It was the middle of July when I first received this particular three-year IRS audit – a case in which virtually every line item on the tax return was being questioned: Wages, Withholding, Energy Credit, Filing Status, Dependent Exemptions, Child Care Credit, Child Tax Credit, Mortgage Interest, Mortgage Insurance, and Contributions.
Upon reaching out to the member to discuss his case, he shared with me that, in November of 2012, his brother had fallen on hard times and, in response, he had taken in all of his brother’s children: one niece and two nephews. He and his mother took care of them while his brother and his brother’s wife worked on putting their lives back together.
I immediately got to work, going down my list of usual questions: Can I get a copy of your W2’s to prove your income and withholding? Can I get the children’s birth certificates and the birth certificates of you and your brother so I can prove the relationship? Can I get a letter from your pastor, the children’s school, or the children’s doctor to reflect their residency? Do you have proof that you have made the mortgage payments for the home that it is in your mother’s name and you have a beneficial interest in? Can I get the receipt from the daycare provider? Do you have proof of the cash contributions you made to your church?
The member did his best to prove his case; however, the birth certificate he sent did not reflect that he was related to the children’s father.

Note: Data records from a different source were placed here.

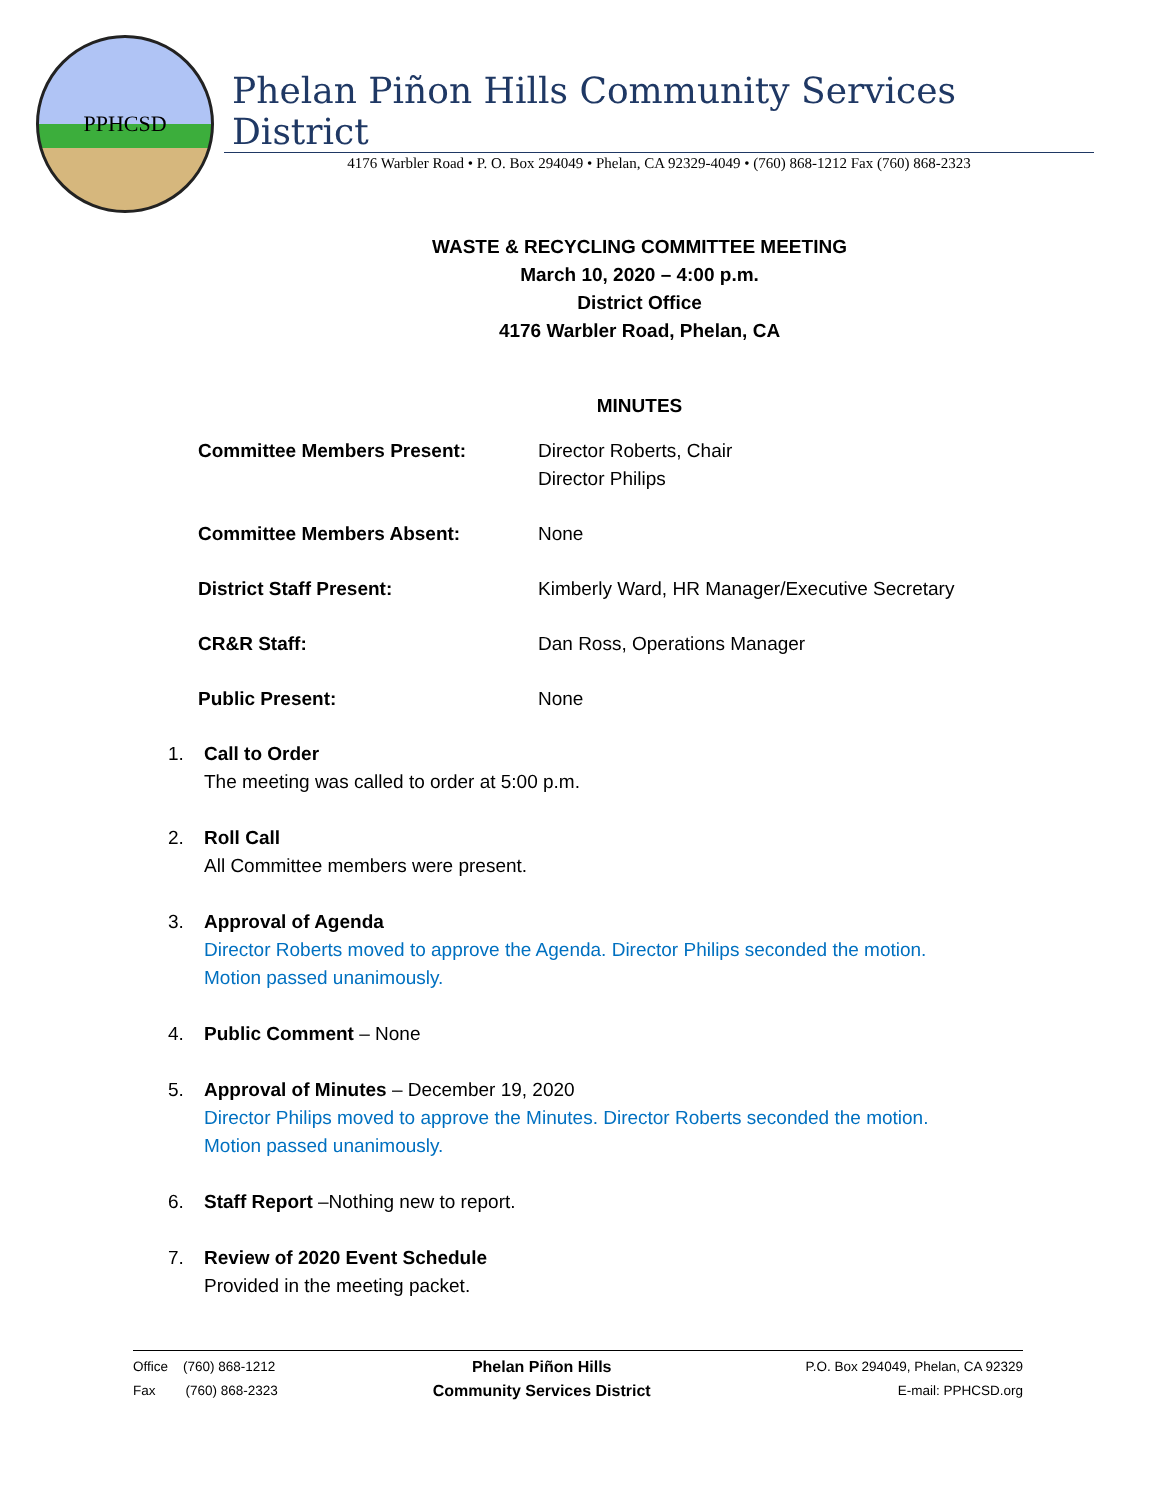PPHCSD
Phelan Piñon Hills Community Services District
4176 Warbler Road • P. O. Box 294049 • Phelan, CA 92329-4049 • (760) 868-1212 Fax (760) 868-2323
WASTE & RECYCLING COMMITTEE MEETING
March 10, 2020 – 4:00 p.m.
District Office
4176 Warbler Road, Phelan, CA
MINUTES
| Committee Members Present: | Director Roberts, Chair Director Philips |
| Committee Members Absent: | None |
| District Staff Present: | Kimberly Ward, HR Manager/Executive Secretary |
| CR&R Staff: | Dan Ross, Operations Manager |
| Public Present: | None |
1. Call to Order
The meeting was called to order at 5:00 p.m.
2. Roll Call
All Committee members were present.
3. Approval of Agenda
Director Roberts moved to approve the Agenda. Director Philips seconded the motion.
Motion passed unanimously.
4. Public Comment – None
5. Approval of Minutes – December 19, 2020
Director Philips moved to approve the Minutes. Director Roberts seconded the motion.
Motion passed unanimously.
6. Staff Report –Nothing new to report.
7. Review of 2020 Event Schedule
Provided in the meeting packet.
Office (760) 868-1212
Fax (760) 868-2323
Phelan Piñon Hills
Community Services District
P.O. Box 294049, Phelan, CA 92329
E-mail: PPHCSD.org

We discussed getting a DNA test, but the cost was fairly expensive – so, we agreed to hold off while he looked into finding a DNA test that was on the more affordable side.
In the meantime, he was able to provide a letter from the children’s pastor at the church that they attended on Sundays with their parents. This letter stated: “I can verify that the children stayed with the member at his address from November of 2012 until December of 2015 as their parents were not working and he actually took the kids in and did a great job providing for each of them.” He also shared a handwritten letter from the daycare provider which stated that the children lived with him for the same period of time and noted that “he is a great male figure in their lives and did a great thing by taking care of the kids in that difficult time period.” The member also submitted bank statements proving he was making the mortgage payments along with proof that he did, indeed, live at that particular address.

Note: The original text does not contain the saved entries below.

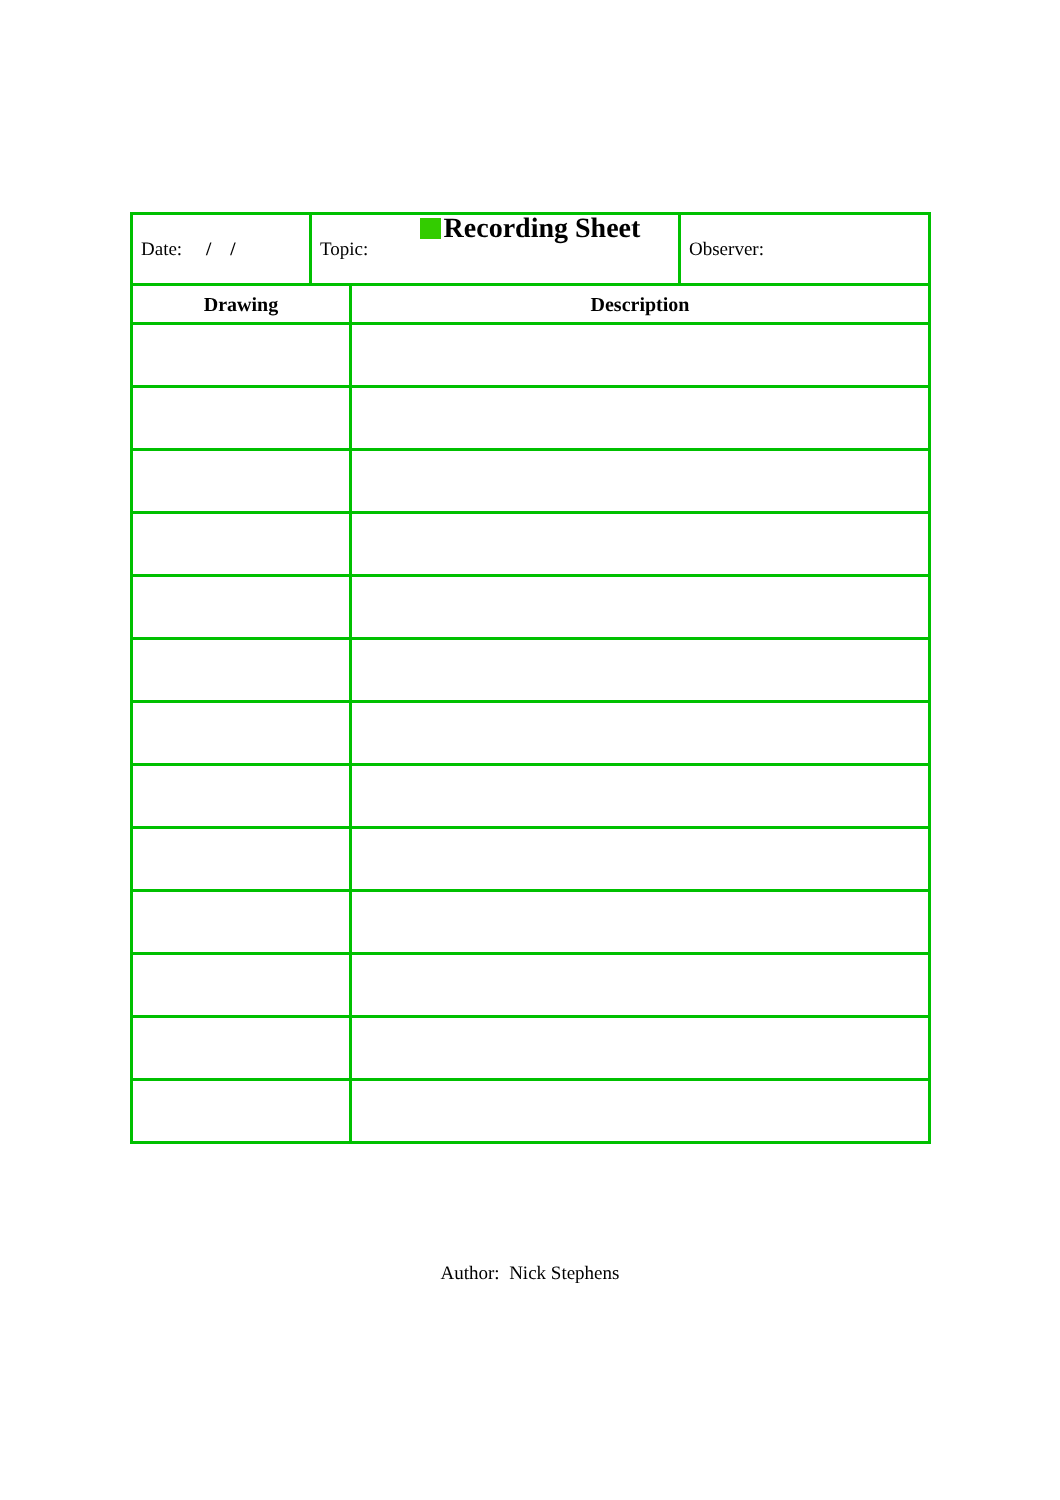Recording Sheet
| Date: / / | Topic: | Observer: |
| Drawing | Description |
| --- | --- |
Author: Nick Stephens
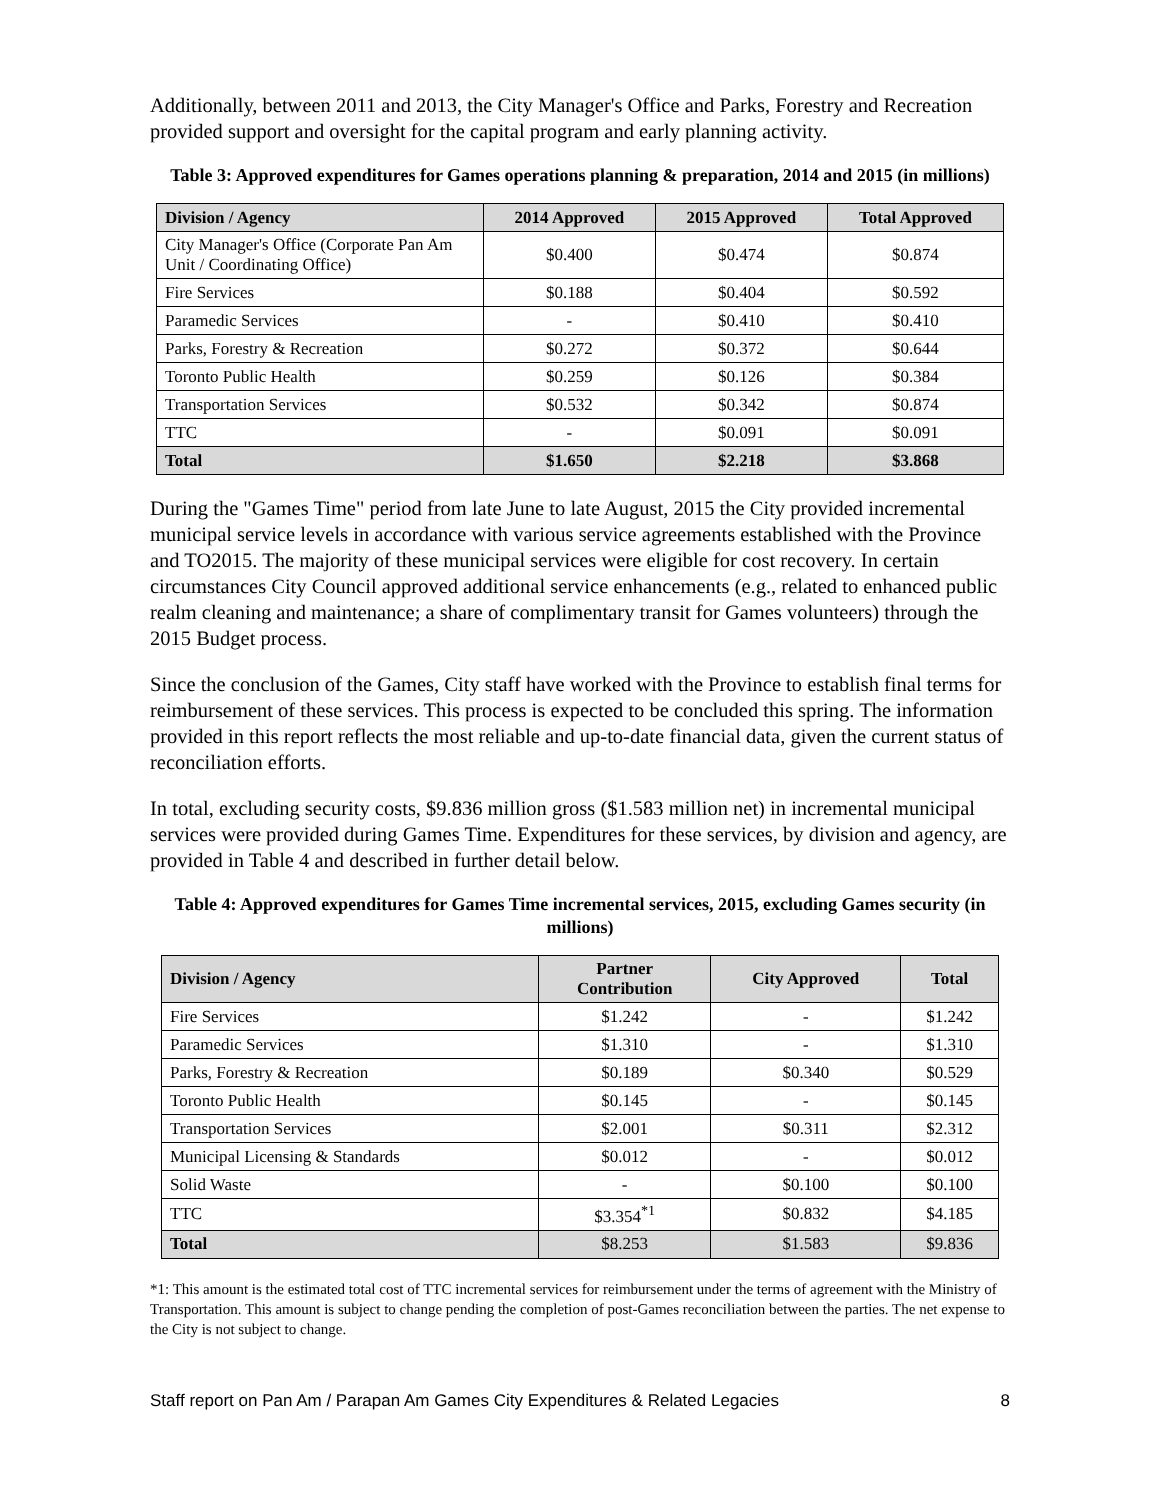Additionally, between 2011 and 2013, the City Manager's Office and Parks, Forestry and Recreation provided support and oversight for the capital program and early planning activity.
Table 3: Approved expenditures for Games operations planning & preparation, 2014 and 2015 (in millions)
| Division / Agency | 2014 Approved | 2015 Approved | Total Approved |
| --- | --- | --- | --- |
| City Manager's Office (Corporate Pan Am Unit / Coordinating Office) | $0.400 | $0.474 | $0.874 |
| Fire Services | $0.188 | $0.404 | $0.592 |
| Paramedic Services | - | $0.410 | $0.410 |
| Parks, Forestry & Recreation | $0.272 | $0.372 | $0.644 |
| Toronto Public Health | $0.259 | $0.126 | $0.384 |
| Transportation Services | $0.532 | $0.342 | $0.874 |
| TTC | - | $0.091 | $0.091 |
| Total | $1.650 | $2.218 | $3.868 |
During the "Games Time" period from late June to late August, 2015 the City provided incremental municipal service levels in accordance with various service agreements established with the Province and TO2015. The majority of these municipal services were eligible for cost recovery. In certain circumstances City Council approved additional service enhancements (e.g., related to enhanced public realm cleaning and maintenance; a share of complimentary transit for Games volunteers) through the 2015 Budget process.
Since the conclusion of the Games, City staff have worked with the Province to establish final terms for reimbursement of these services. This process is expected to be concluded this spring. The information provided in this report reflects the most reliable and up-to-date financial data, given the current status of reconciliation efforts.
In total, excluding security costs, $9.836 million gross ($1.583 million net) in incremental municipal services were provided during Games Time. Expenditures for these services, by division and agency, are provided in Table 4 and described in further detail below.
Table 4: Approved expenditures for Games Time incremental services, 2015, excluding Games security (in millions)
| Division / Agency | Partner Contribution | City Approved | Total |
| --- | --- | --- | --- |
| Fire Services | $1.242 | - | $1.242 |
| Paramedic Services | $1.310 | - | $1.310 |
| Parks, Forestry & Recreation | $0.189 | $0.340 | $0.529 |
| Toronto Public Health | $0.145 | - | $0.145 |
| Transportation Services | $2.001 | $0.311 | $2.312 |
| Municipal Licensing & Standards | $0.012 | - | $0.012 |
| Solid Waste | - | $0.100 | $0.100 |
| TTC | $3.354<sup>*1</sup> | $0.832 | $4.185 |
| Total | $8.253 | $1.583 | $9.836 |
*1: This amount is the estimated total cost of TTC incremental services for reimbursement under the terms of agreement with the Ministry of Transportation. This amount is subject to change pending the completion of post-Games reconciliation between the parties. The net expense to the City is not subject to change.
Staff report on Pan Am / Parapan Am Games City Expenditures & Related Legacies 8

While the member was busy sifting through and sending me stacks of documents, I contacted the IRS to request an extension on the case. Unfortunately, I had called a little too late; exam reports had already been issued for all three years, which showed that the IRS had disallowed all of the member’s income, withholding, credits, and exemptions for the children, leaving him with a balance due of over $30,000.
After review of these reports, I followed up with the member and explained to him that, without the DNA results that would prove the relationship to his brother, it would be unlikely that he would get the Child Tax Credits and Child Care Credit. However, in the meantime, I told him I would send his bank statements to the IRS that proved his support of his niece and nephews.
In my response letter to the IRS, I went into detail about his story. I explained that he lived with his mother, that his brother and wife had fallen on bad times, and that he had taken the children in. I explained that the birth certificates did not reflect the brother’s relationship, but that we were working on DNA test to prove the relationship. I also included a tax code citation regarding equitable ownership in the home to support the allowance of the mortgage deduction and, for purposes of support for the children, I provided the Fair Rental Value of the home from a real estate valuation website. I explained to the IRS that the taxpayer had inadvertently claimed his homeowner’s insurance for the mortgage insurance premium deduction, and that we were not submitting any receipts for the residential energy credit at this time.
After shipping our response off to the IRS, I cautioned the taxpayer about the “worst case scenario” and told him that, if we were lucky to hold onto the children as “other dependents,” we might be able to cut his tax bill in half. The member said he was very grateful for all of the work, noting that he had just had his first child and was overwhelmed with the day-to-day work involved in taking care of his newborn son. This was in August.
On Monday, October 10, 2016, three pieces of mail were delivered to my desk. Each letter was regarding the member – one for each tax year. I was so worried about what the letters would say that I set them aside for a few minutes while I got on the phone with another member. A second or two after I hung up, my phone rang. It was the member!
He asked if I had gotten the letters from the IRS. I told him I had, but that I hadn’t looked at them yet. He then asked if the letters actually meant what they said. I gingerly opened the mail while he waited on the line. Lo and behold, each of these three letters reflected a zero balance due. Before getting too excited, I quickly got online to do a quick verification and, indeed, the letters showed the truth: that the cases were closed. The member could not have been happier. I have never heard someone jump for joy, but that is exactly what he was doing.
This was the best ending for someone who had done such a good deed for a family member. Here at TaxAudit.com, we get to make a difference in the lives of our members every single day, and I am so grateful to have had the opportunity to play a role in this particular member’s success and to help provide peace of mind to a man who was so deserving of it.